OK, two things: One, I’m totally poaching this post. And
two, I don’t care, so why should you? The following treatise on the digital
world was a column I wrote earlier this year. Viva La Revolution!
The song I’m posting is just for shits and giggles. I found
it on blog by following a link from another rather large MP3 blog. I’d
direct link but this is important and I want you all to hear it so I’m posting
it myself. As for naming names, I might as well pass on the love. Check out Stereogum for great indie rock and pictures of Lindsay Lohan. And then look up Banana Nutrament for more interesting things
The Gap Widens: Being Analog in a Digital World
The world is changing. Technology is moving faster, erasing the
analog features of our lives and replacing them with digital replicas.
Living in a digital world makes it easy to forget that there are human
beings behind those tiny bytes of information, those 1s and 0s.
I
live in a funny place, straddling the gap between digital and analog,
always hoping the gap won’t get much bigger because my body just
doesn’t bend like that. Continued after the jump.
Stuff to Sample: Arcade Fire's "Wake Up" with a very special guest helping out on vocals. Can you guess who?
I have a massive collection of digital music, but I prefer to listen
to vinyl. I keep tabs on the world through the net, but nothing beats
the feel of newsprint. I’ve entered a new age of technology firmly
entrenched in the past. I like digital, but I love analog.
But as much as I love old technology, I know it has its limitations and where analog fails, digital will succeed.
The
Internet reigns supreme as the most important aspect of the new digital
age, simultaneously transforming and democratizing old media.
News
no longer has to come from conservative papers or liberal TV networks
(or vice versa).

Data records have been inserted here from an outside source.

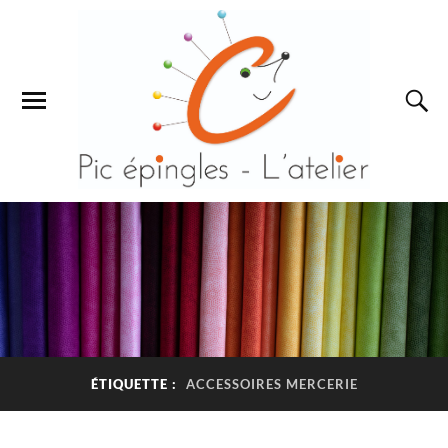
ÉTIQUETTE :
ACCESSOIRES MERCERIE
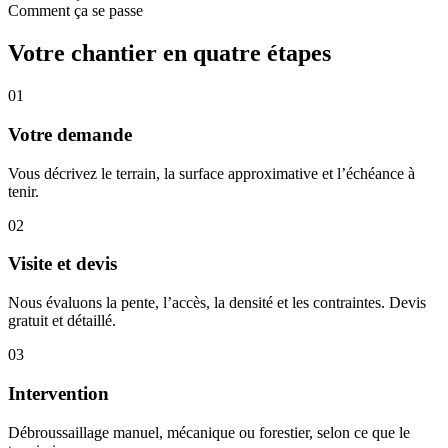
Comment ça se passe
Votre chantier en quatre étapes
01
Votre demande
Vous décrivez le terrain, la surface approximative et l’échéance à
tenir.
02
Visite et devis
Nous évaluons la pente, l’accès, la densité et les contraintes. Devis
gratuit et détaillé.
03
Intervention
Débroussaillage manuel, mécanique ou forestier, selon ce que le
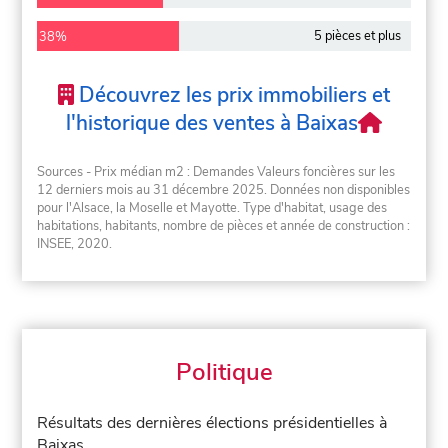
5 pièces et plus
38%
Découvrez les prix immobiliers et
l'historique des ventes à Baixas
Sources - Prix médian m2 : Demandes Valeurs foncières sur les
12 derniers mois au 31 décembre 2025. Données non disponibles
pour l'Alsace, la Moselle et Mayotte. Type d'habitat, usage des
habitations, habitants, nombre de pièces et année de construction :
INSEE, 2020.
Politique
Résultats des dernières élections présidentielles à
Baixas.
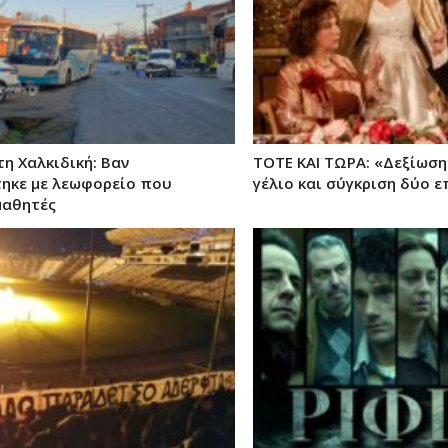
η Χαλκιδική: Βαν
ΤΟΤΕ ΚΑΙ ΤΩΡΑ: «Δεξίωση
ηκε με λεωφορείο που
γέλιο και σύγκριση δύο 
μαθητές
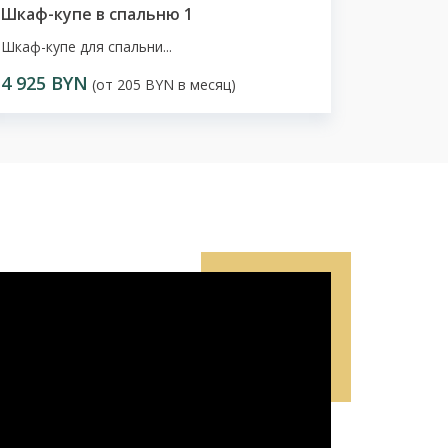
Шкаф-купе в спальню 1
Шкаф-купе для спальни...
4 925 BYN
(от 205 BYN в месяц)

Niche market news sites and Web logs (blogs) have
become the answer to the watered-down national news media.
Where
the advent of the 24-hour news channel failed to create a stronger
media, choosing to focus on quantity rather then quality, the new
digital age media is free to focus on quality and to take the long,
hard look at some deserving issues.
The same principles hold
true for the music industry. In the heyday of analog, the recording
industry was a veritable oligopoly. Record labels chose the musicians
and controlled the means of production and distribution, effectively
holding the recording industry above the common man (not that there
haven’t always been some great independent labels, but I’m speaking in
the simplest of terms).
As technology began to improve and
music enthusiasts or home musicians began to gain ground, the recording
industry went to war.
The large labels did not like the dual
cassette recorder (remember those things? Kids, go ask your parents)

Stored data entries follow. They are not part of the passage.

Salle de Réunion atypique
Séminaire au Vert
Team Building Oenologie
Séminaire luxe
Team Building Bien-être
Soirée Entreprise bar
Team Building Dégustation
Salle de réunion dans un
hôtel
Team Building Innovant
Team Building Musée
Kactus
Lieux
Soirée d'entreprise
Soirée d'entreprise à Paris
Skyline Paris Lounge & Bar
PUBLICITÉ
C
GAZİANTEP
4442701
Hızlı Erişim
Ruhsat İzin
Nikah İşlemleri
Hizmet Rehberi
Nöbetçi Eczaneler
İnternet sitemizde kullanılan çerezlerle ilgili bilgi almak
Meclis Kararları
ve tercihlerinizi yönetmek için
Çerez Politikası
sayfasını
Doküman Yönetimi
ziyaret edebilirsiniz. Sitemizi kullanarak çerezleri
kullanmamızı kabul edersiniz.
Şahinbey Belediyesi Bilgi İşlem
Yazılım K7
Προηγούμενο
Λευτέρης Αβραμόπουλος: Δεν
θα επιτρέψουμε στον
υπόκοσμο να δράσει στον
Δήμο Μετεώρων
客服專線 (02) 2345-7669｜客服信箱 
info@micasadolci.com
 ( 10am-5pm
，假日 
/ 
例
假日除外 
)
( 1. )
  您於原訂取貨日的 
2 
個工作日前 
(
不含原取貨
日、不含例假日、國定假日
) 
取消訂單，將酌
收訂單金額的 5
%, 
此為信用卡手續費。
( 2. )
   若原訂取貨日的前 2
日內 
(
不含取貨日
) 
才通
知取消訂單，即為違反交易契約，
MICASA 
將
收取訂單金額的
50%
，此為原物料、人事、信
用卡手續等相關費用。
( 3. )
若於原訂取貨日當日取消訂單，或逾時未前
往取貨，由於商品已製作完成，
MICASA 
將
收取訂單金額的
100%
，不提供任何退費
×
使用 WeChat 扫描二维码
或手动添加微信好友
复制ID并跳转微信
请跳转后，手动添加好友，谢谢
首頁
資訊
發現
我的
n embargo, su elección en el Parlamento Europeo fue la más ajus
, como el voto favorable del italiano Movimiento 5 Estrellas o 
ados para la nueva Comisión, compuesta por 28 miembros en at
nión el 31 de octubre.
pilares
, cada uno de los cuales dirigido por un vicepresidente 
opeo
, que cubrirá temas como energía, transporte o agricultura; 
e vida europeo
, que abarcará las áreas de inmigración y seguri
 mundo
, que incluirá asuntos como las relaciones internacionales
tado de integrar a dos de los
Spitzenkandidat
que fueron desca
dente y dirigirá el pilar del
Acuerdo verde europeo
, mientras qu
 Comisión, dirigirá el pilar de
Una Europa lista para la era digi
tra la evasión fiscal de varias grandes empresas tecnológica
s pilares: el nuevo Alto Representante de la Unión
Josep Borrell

and they sure as hell do not like CD burners.
These innovations
and many more like them have begun to level the playing field, tipping
the balance of power away from industry toward the individual.
Even
as the technology improves and the those with the power and money (i.e.
the music industry), who could be exploiting the newest innovations,
have fought tooth and nail to leave the analog system in place. That
is, until they realize they can make money in the digital world too.
Then the public is forced to sit and watch as these hapless executives
awkwardly try to fit the square peg of analog consumerism into the
round hole of digital freedom.
Digital freedom has changed the
way music fans find new music, thanks to Web sites, free downloads,
peer-to-peer (P2P) programs and MP3 blogs.
Production is no
longer confined to expensive recording studios. The price for great
sounding home recording has plummeted in recent years.
Distribution
is as easy as burning a new CD or uploading new songs. Independent
record labels can now operate in cyberspace, offering all digital
music, reducing the amount of money needed for production of materials
while increasing the amount of money available for the artists.
Yesterday,
anyone could play guitar, while only a few guitar players ever made a
record. Today, anyone who plays guitar can record their songs, package
their music, promote themselves and even sign themselves and others to
their very own record label.
Best of all, anyone can
participate. Those who want to be musicians, record label owners or
music critics can do it themselves because the digital age has afforded
us that privilege.
As digital video technology continues to improve, the same full-scale democratization will hit the medium of motion pictures.
Digital
technology has already opened the doors for some great directors who
would never have had a chance to make the movies they wanted to make.
Yet,
with all the freedom available at our fingertips, there are drawbacks.
Don’t forget what it feels like to hold a newspaper. Don’t forget
cassette tapes and what it was like to wind one back into the case
after the stereo almost ate it. Don’t forget what vinyl really sounds
like and its intoxicating smell.
Don’t forget that there are people behind those digital bits of information.